[Python-ideas] __len__() for map()

David Mertz mertz at gnosis.cx
Sat Dec 1 11:27:31 EST 2018


A proposal to make map() not return an iterator seems like a non-starter.
Yes, Python 2 worked that way, but that was a long time ago and we know
better now.

In the simple example it doesn't matter much:

  mo = map(lambda x: x, "aardvark")

But map() is more useful for the non-toy case:

  mo = map(expensive_db_lookup, list_of_keys)

list_of_keys can be a concrete list, but I'm using map() mainly
specifically to get lazy iterator behavior.

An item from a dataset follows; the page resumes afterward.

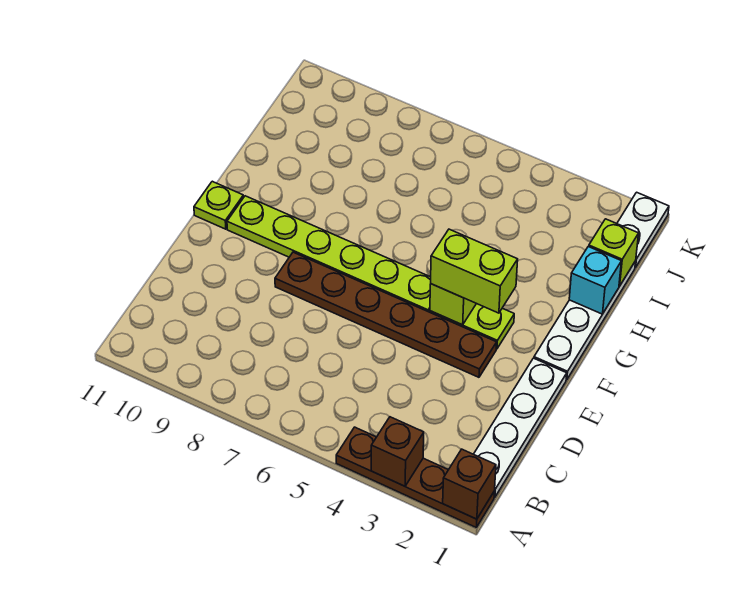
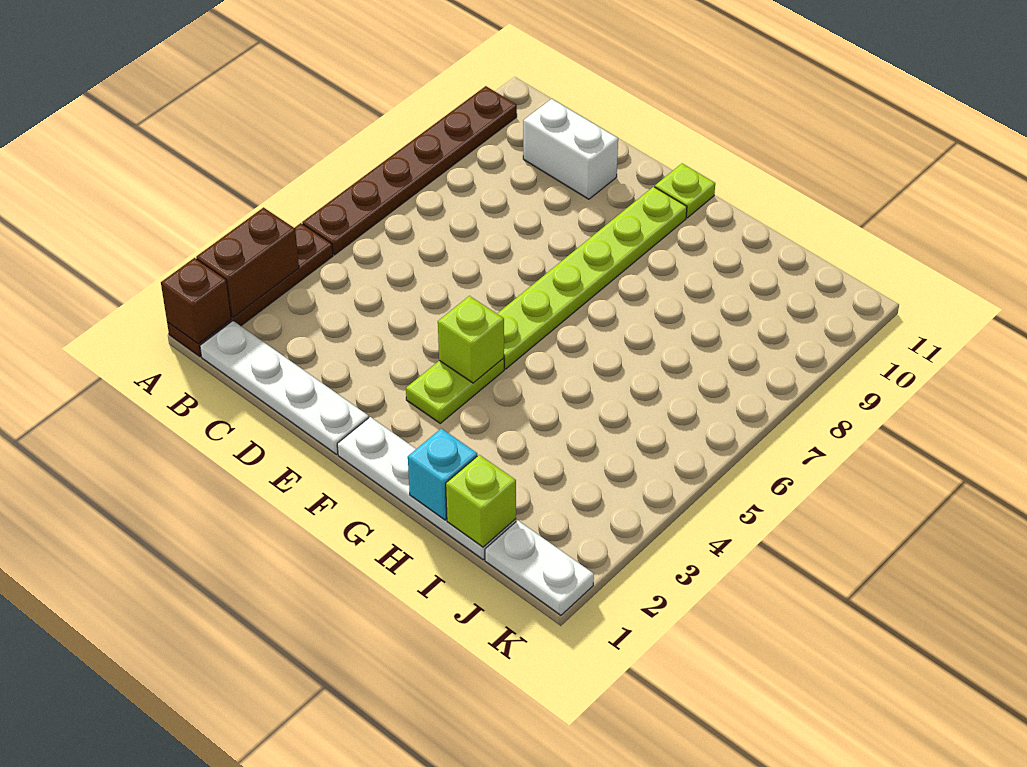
brown 1x1 brick [371,417,424,486] -> brown 1x2 brick [196,208,299,317]
none -> white 1x2 brick [523,99,618,199]
brown 1x6 plate [275,252,497,377] -> brown 1x6 plate moved to [302,86,517,255]
lime 1x2 brick [431,229,518,313] -> none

On Sat, Dec 1, 2018, 11:10 AM Paul Svensson <paul-python at svensson.org wrote:

> On Sat, 1 Dec 2018, Steven D'Aprano wrote:
>
> > On Thu, Nov 29, 2018 at 08:13:12PM -0500, Paul Svensson wrote:
> >
> >> What's being proposed is simple, either:
> >>  * len(map(f, x)) == len(x), or
> >>  * both raise TypeError
> >
> > Simple, obvious, and problematic.
> >
> > Here's a map object I prepared earlier:
> >
> > from itertools import islice
> > mo = map(lambda x: x, "aardvark")
> > list(islice(mo, 3))
> >
> > If I now pass you the map object, mo, what should len(mo) return? Five
> > or eight?
>
> mo = "aardvark"
> list(islice(mo, 3))
>
> By what magic would the length change?
> Per the proposal, it can only be eight.
> Of course, that means mo can't, in this case, be an iterator.
> That's what the proposal would change.